Images with keypoint coordinates

-=-=-

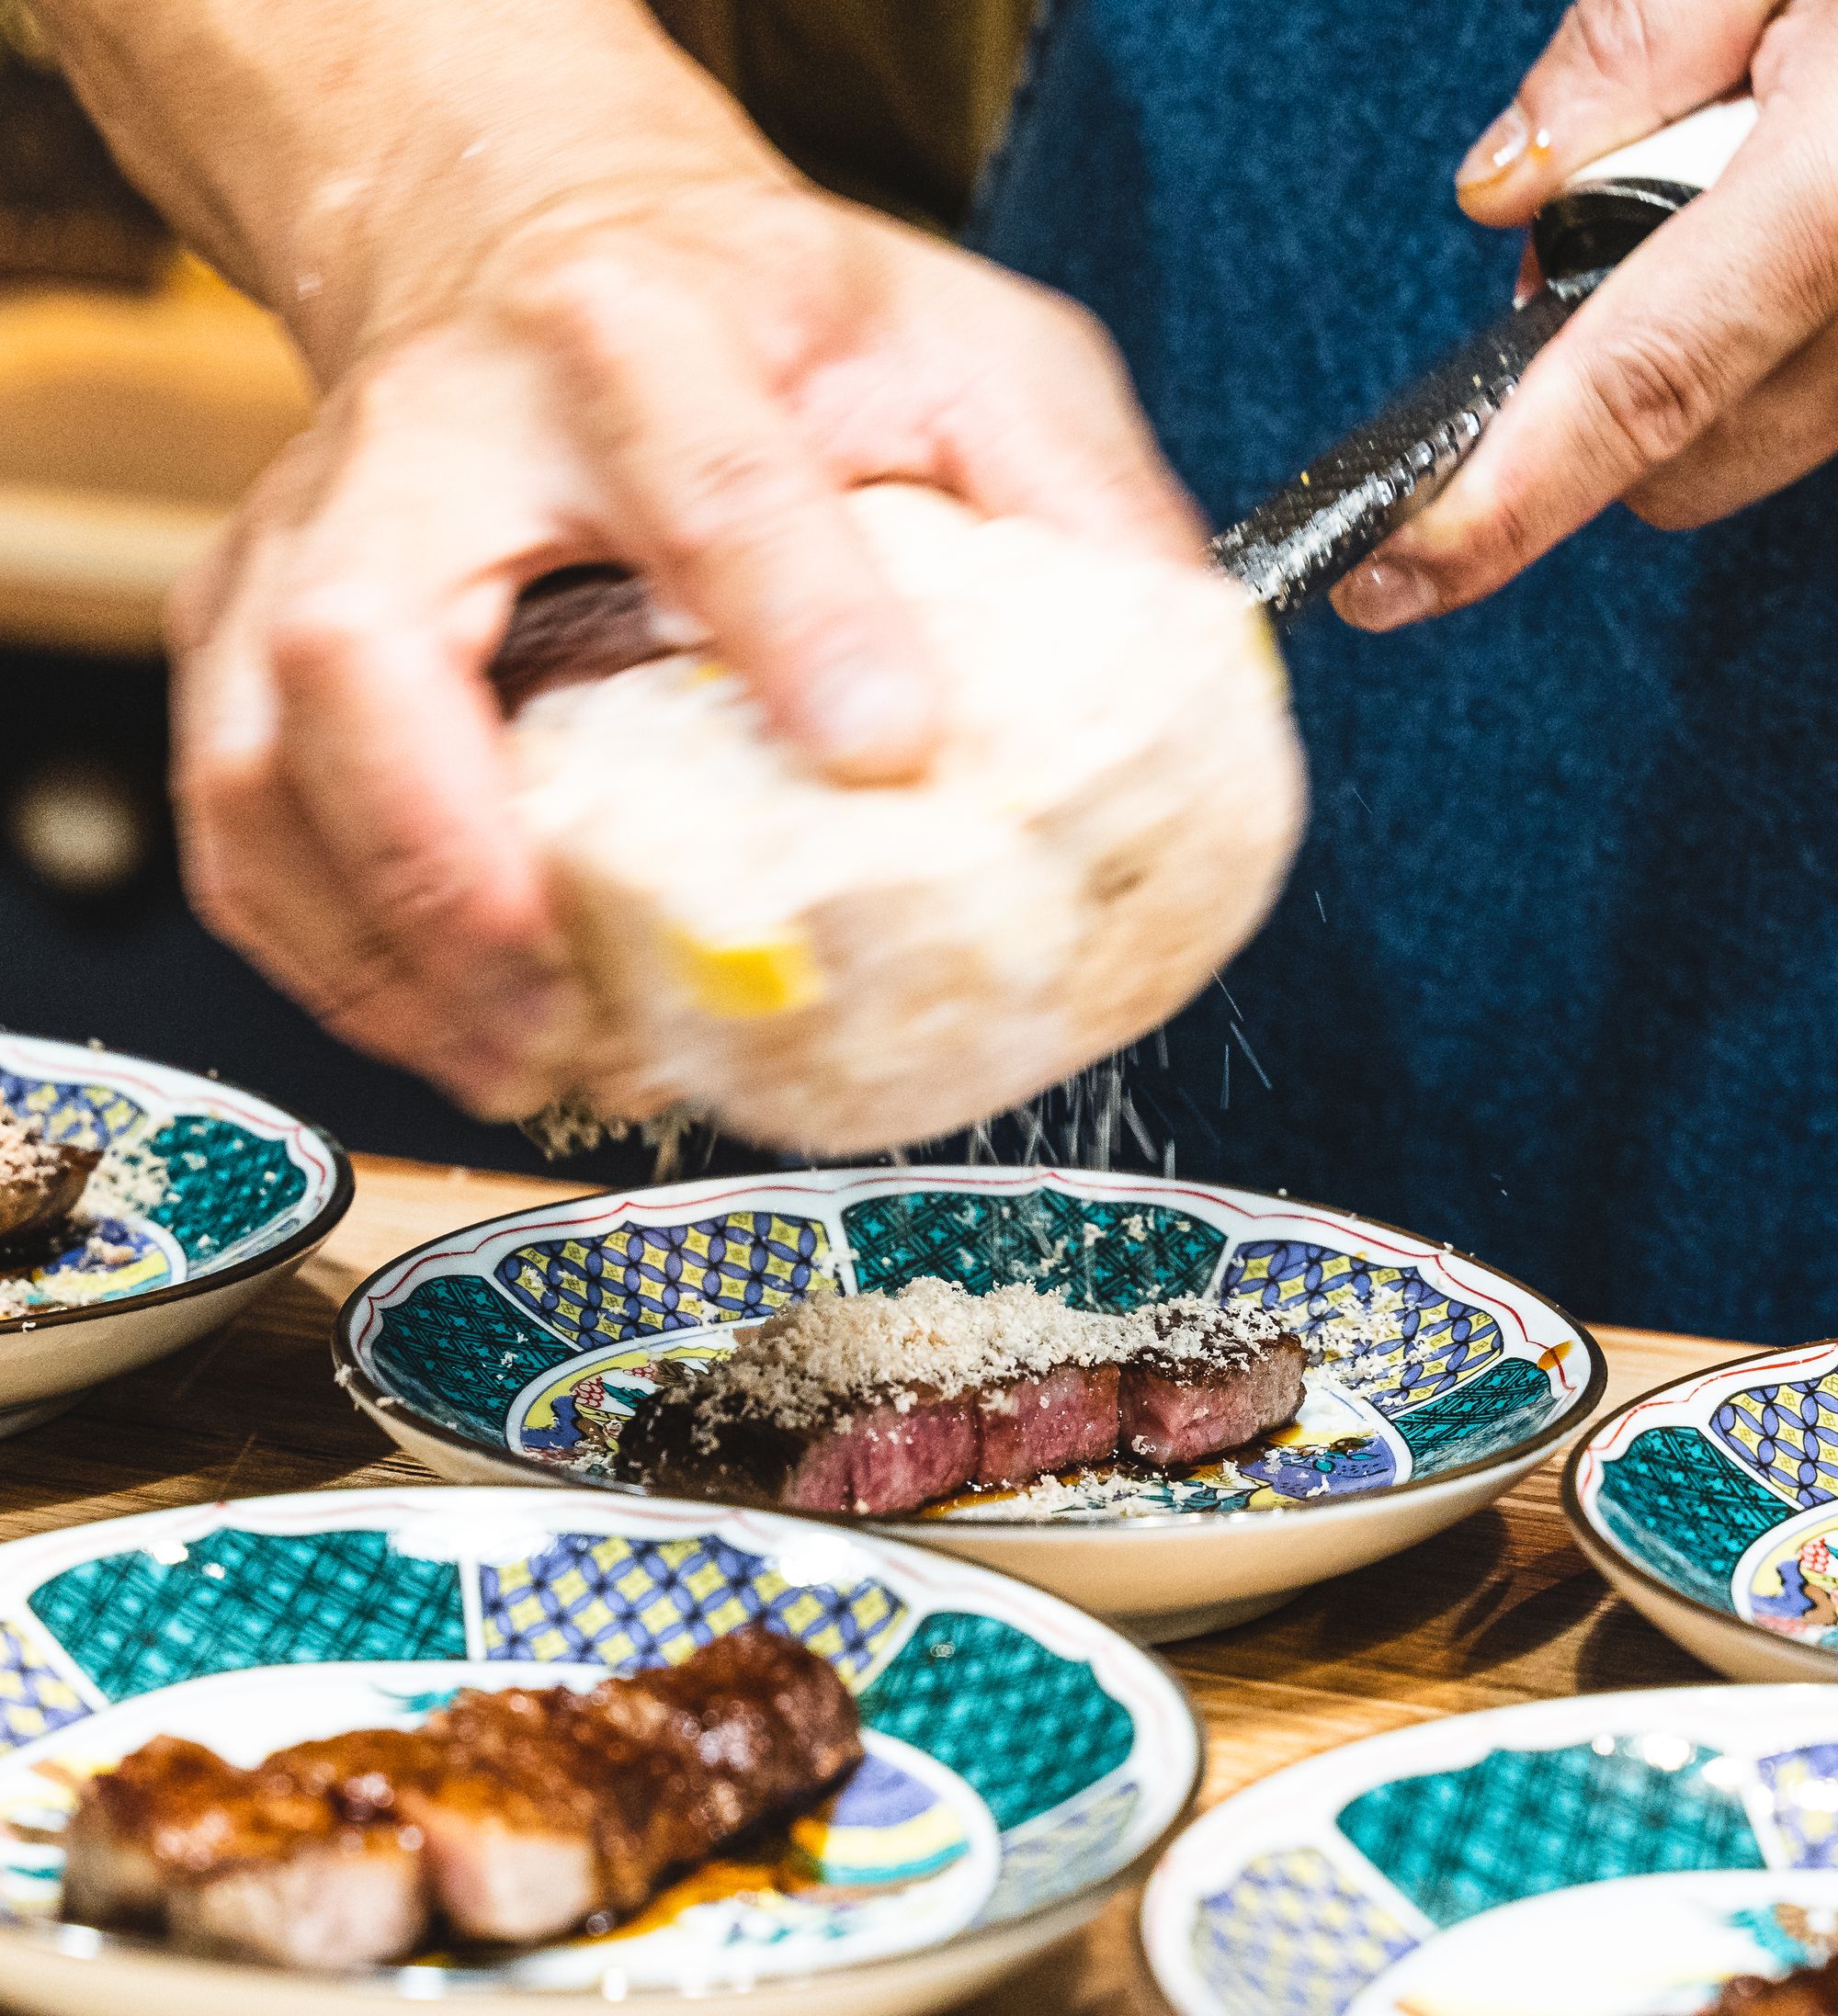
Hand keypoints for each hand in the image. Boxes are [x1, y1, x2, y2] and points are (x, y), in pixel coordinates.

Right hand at [169, 132, 1200, 1116]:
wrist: (536, 257)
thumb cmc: (752, 322)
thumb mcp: (959, 348)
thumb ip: (1071, 496)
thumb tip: (1189, 697)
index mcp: (634, 348)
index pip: (700, 480)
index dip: (783, 617)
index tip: (882, 750)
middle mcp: (436, 447)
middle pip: (363, 656)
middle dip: (455, 871)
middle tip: (571, 1024)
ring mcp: (310, 547)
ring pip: (260, 781)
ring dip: (386, 965)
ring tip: (534, 1069)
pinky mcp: (252, 637)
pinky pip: (243, 835)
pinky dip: (340, 965)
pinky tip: (463, 1032)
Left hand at [1332, 0, 1837, 631]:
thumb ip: (1640, 37)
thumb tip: (1502, 189)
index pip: (1633, 391)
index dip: (1491, 509)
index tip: (1383, 579)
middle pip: (1677, 457)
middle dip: (1599, 379)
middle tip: (1620, 198)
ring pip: (1751, 437)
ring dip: (1699, 350)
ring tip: (1753, 168)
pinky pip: (1822, 398)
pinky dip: (1778, 335)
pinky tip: (1814, 208)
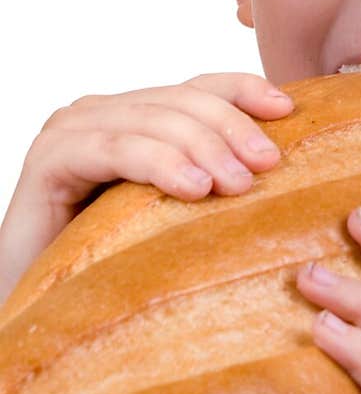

-=-=-

Please write out all the entries above exactly, but leave out the pictures.

Hand keypoints for each hand in the image. Boxes are [x1, y1, x2, y2] and points are (x, y), in pixel coordinates.

Right hand at [169, 132, 1200, 1116]:
wrist: (536, 257)
thumb cmc: (752, 322)
thumb mcp: (959, 348)
thumb ip: (1071, 496)
thumb tip: (1189, 697)
index mcp: (634, 348)
index pip: (700, 480)
index dip: (783, 617)
index tip: (882, 750)
middle mcp: (436, 447)
middle pip: (363, 656)
middle dip: (455, 871)
middle tip: (571, 1024)
ring mcp: (310, 547)
ring pip: (260, 781)
ring dip: (386, 965)
ring tip: (534, 1069)
pinky mcp: (252, 637)
pinky pip: (243, 835)
pinky dip: (340, 965)
pinky tip: (463, 1032)
Left hand at [1332, 0, 1837, 631]:
thumb ip: (1640, 37)
thumb tip: (1502, 189)
index pip: (1633, 391)
index dip: (1491, 509)
index tip: (1383, 579)
middle pip: (1677, 457)
middle dip: (1599, 379)
middle tip: (1620, 198)
ring pip: (1751, 437)
ring dip: (1699, 350)
ring tip: (1753, 168)
pinky pip: (1822, 398)
pinky dip: (1778, 335)
pinky tip: (1814, 208)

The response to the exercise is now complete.